Lasswitz, Kurd (1848–1910)
Figure 1. In his novel Auf zwei Planeten, Lasswitz reasoned that if Martians were more intelligent, they – not Earthmen – would be the first to venture from planet to planet. Consequently, his travleres flew from Mars to Earth, where they set up a base at the North Pole.
Kurd Lasswitz was a German philosopher and historian who has been called the father of German science fiction for his 1897 novel Auf zwei Planeten (On Two Planets),1 describing an encounter between humankind and an older, more advanced race of Martians.
Lasswitz, like his English contemporary H. G. Wells, who published The War of the Worlds in the same year, adopts a Kantian evolutionary view of the Solar System in which Mars is a more ancient world than Earth and its inhabitants technologically superior. But whereas Wells portrays his Martians as anatomically alien and morally degenerate, Lasswitz presents a much less threatening picture of humanoid creatures who have progressed as far in their societal and ethical development as they have in their science and engineering.
Lasswitz reasons that because the Martians are more advanced than us, it is they who would come to Earth first. Accordingly, he had travelers from Mars flying to Earth and setting up a base at the North Pole (Figure 1). The method of space travel is a gravity-nullifying device, a material which, when formed into a shell-like structure, prohibits the passage of gravity and becomes weightless when the ports are closed.

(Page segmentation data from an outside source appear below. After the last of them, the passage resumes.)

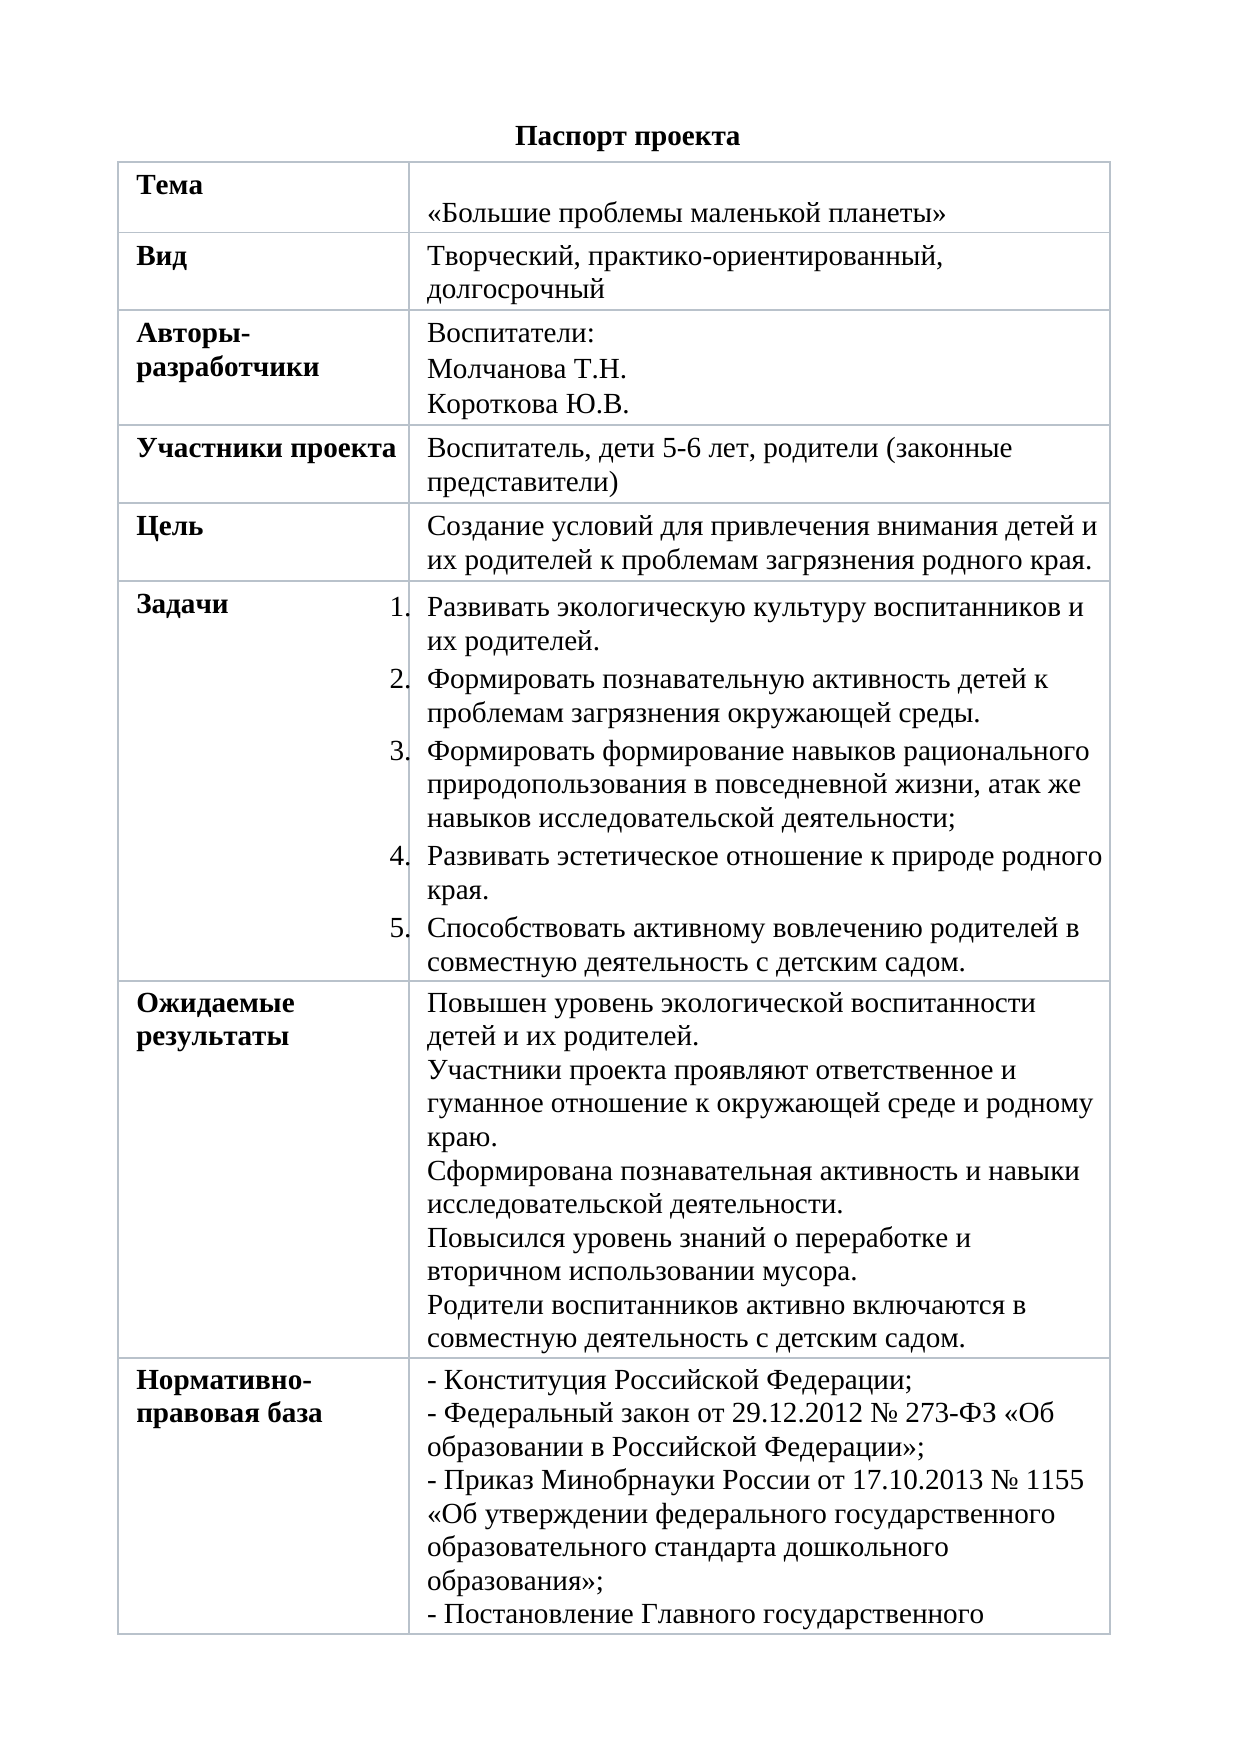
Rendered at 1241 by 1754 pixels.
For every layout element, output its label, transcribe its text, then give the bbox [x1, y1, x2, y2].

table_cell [410, 1359, 1109, 1633]
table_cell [119, 1359, 408, 1633]
table_cell Авторы-разработчики [119, 311, 408, 424]
table_cell Повышен уровень экологической воспитанности детей и их родителей. Участники проекта проявляют ответственное и гуманное отношение к окружающей среде и родному краю. Сформирована познавательная активность и навыки исследовательской деятельности. Повысился уровень знаний о переработке и вторичном использовании мусора. Родители воспитанников активно включаются в совместную деятельность с детским садом. [410, 982, 1109, 1357]
table_cell Воспитатель, дети 5-6 лет, родители (законные представители) [410, 426, 1109, 502]
table_header Тема [119, 163, 408, 231]
text Паспорт проекта [133, 118, 1122, 152]
table_cell Задачи [119, 582, 408, 980]
table_cell Вид [119, 233, 408, 309]
table_cell Создание условий для привлечения внимания детей и их родителей к проблемам загрязнения родного края. [410, 504, 1109, 580]
table_cell Воспитатели: Молчанова Т.Н. Короткова Ю.В. [410, 311, 1109, 424]
table_cell Ожидаемые результаты [119, 982, 408, 1357]
table_cell Творческий, практико-ориентированный, долгосрочный [410, 233, 1109, 309]
table_cell Цель [119, 504, 408, 580]
table_header «Большие проблемы маленькой планеты» [410, 163, 1109, 231]
table_cell Развивать экологическую культуру воспитанников и их родителей. Формировать познавательную активность детей к проблемам загрязнения окружающей среды. Формировать формирование навыков рационального природопользования в повседневной жизни, атак же навыков исследовательской деятельности; Развивать эстетическое отношение к природе родного края. Способствовать активному вовлечению родителей в совместную деятельность с детским садом. [410, 582, 1109, 980]
table_cell Участники проекта [119, 426, 408, 502]
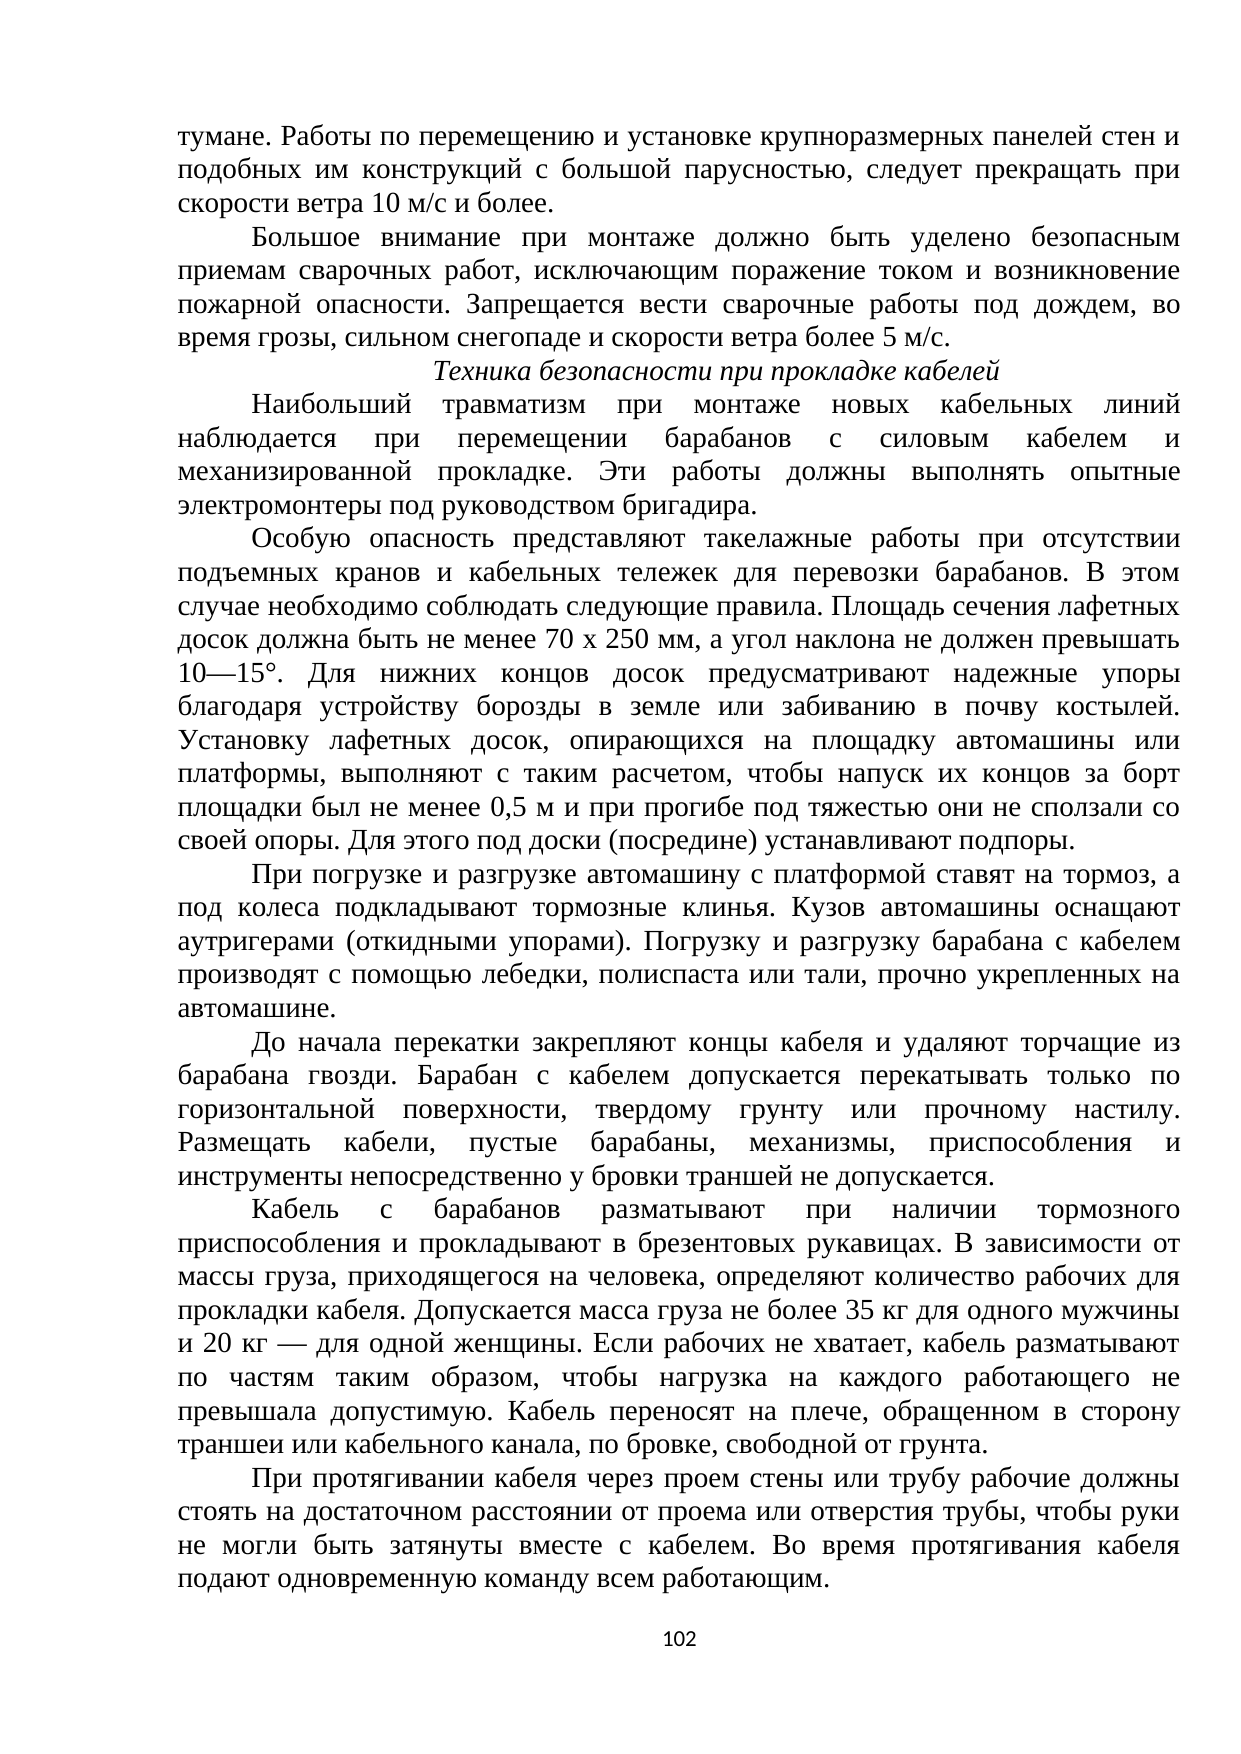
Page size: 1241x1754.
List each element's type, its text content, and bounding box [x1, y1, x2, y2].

text При протягивании кабеля через проем стены или трубу рабочие должны стоять на достаточном расстоянии от проема или отверстия трубы, чтобы руки не могли быть затянуты вместе с кабелем. Во время протягивания кабеля подают одновременную команду всем работающим. [177, 1460, 1181, 1594]
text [177, 118, 1181, 219]
text Наибольший травматизм при монтаже новых кабельных линий наблюдается при перемещении барабанов с силовым кабелем и механизированной прокладке. Эти работы должны выполнять опытные электромонтеры под руководством бригадира. [177, 386, 1181, 521]
text Техника безопасности при прокладке кабелей [177, 353, 1181, 386]
text До начала перекатки закрепляют концы кабеля и удаляют торчащие из барабана гвозди. Барабан с кабелем допускается перекатывать только по горизонтальной поверхности, твердому грунту или прочному настилу. Размещать кабели, пустые барабаны, механизмы, приспособления и инструменты непосредственно у бровки траншей не допускается. [177, 1024, 1181, 1191]
text При погрузке и разгрузке автомашину с платформой ставят на тормоз, а под колеса подкладывают тормозные клинья. Кузов автомашины оснащают аутригерами (откидными упорами). Погрузку и разгрузку барабана с кабелем производят с помощью лебедки, полиспаста или тали, прочно укрепленных на автомашине. [177, 856, 1181, 1024]
text Большое внимание при монтаже должно быть уделено безопасным приемам сварочных работ, исключающим поражение током и возникновение пожарной опасности. Запрещается вести сварочные работы под дождем, во время грозы, сильном снегопаде и скорости ветра более 5 м/с. [177, 219, 1181, 353]
text Кабель с барабанов разматывают при наличии тормозного приспособления и прокладывают в брезентовых рукавицах. В зависимости от массы груза, приходящегося на человека, определяют количество рабочих для прокладки кабеля. Допускается масса груза не более 35 кг для одного мужчины и 20 кг — для одной женщины. Если рабочих не хватает, кабель разматывают по частям таким образом, чтобы нагрузка на каждого работающего не превышала допустимую. Кабель переносят на плече, обращенном в сторону траншеи или кабельного канала, по бровке, свободной от грунта. [177, 1191, 1181, 1460]
text Особую опасность представляют такелажные работы при отсутствии подъемных кранов и кабельных тележек для перевозки барабанов. В этом случае необходимо соблюдать следующие правила. Площадь сечения лафетных досок должна быть не менее 70 х 250 мм, а угол наклона не должен превышать 10—15°. Для нижних концов досок предусматривают надежные упоры благодаря устройству борозды в земле или забиванию в почву костылей. Установку лафетных досок, опирающихся на площадку автомашины или платформы, выполняют с таким расчетом, чтобы напуск их концов за борт площадки был не менее 0,5 м и при прогибе под тяжестью они не сползали со своей опоры. Для этого под доски (посредине) устанавливают подпоры. [177, 521, 1181, 856]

In his tale, there is no blitzkrieg by stalking tripods and deadly heat rays, no suggestion that biological evolution must inevitably create intellects that are as cold as they are huge. Yet when Lasswitz's Martians place Earth under a benign protectorate, humanity rebels and the extraterrestrials withdraw. Thereafter, communication is restricted to interplanetary signals until the two civilizations achieve equality and the prospect of a Utopian future order.
In an article on extraterrestrial life written years later, Lasswitz wrote of his view that not only was it inconceivable that there were no other intelligence-bearing worlds in the Universe but that "there should necessarily even be infinite gradations of intelligent beings inhabiting such worlds." Moreover, he was optimistic that evolution of intelligence and of society went hand in hand and that we would have much to gain from contact with a superior race: "We do dream of a higher civilization, but we would also like to come to know it as something more than the hope for a distant future."
Reference
1. Lasswitz, Kurd. Auf zwei Planeten. 1st ed. Lepzig: Verlag B. Elischer Nachfolger (1897). Two Planets, only English lang. ed., abridged by Erich Lasswitz, trans. by Hans Rudruick, Carbondale, Il.: Southern Illinois University Press (1971).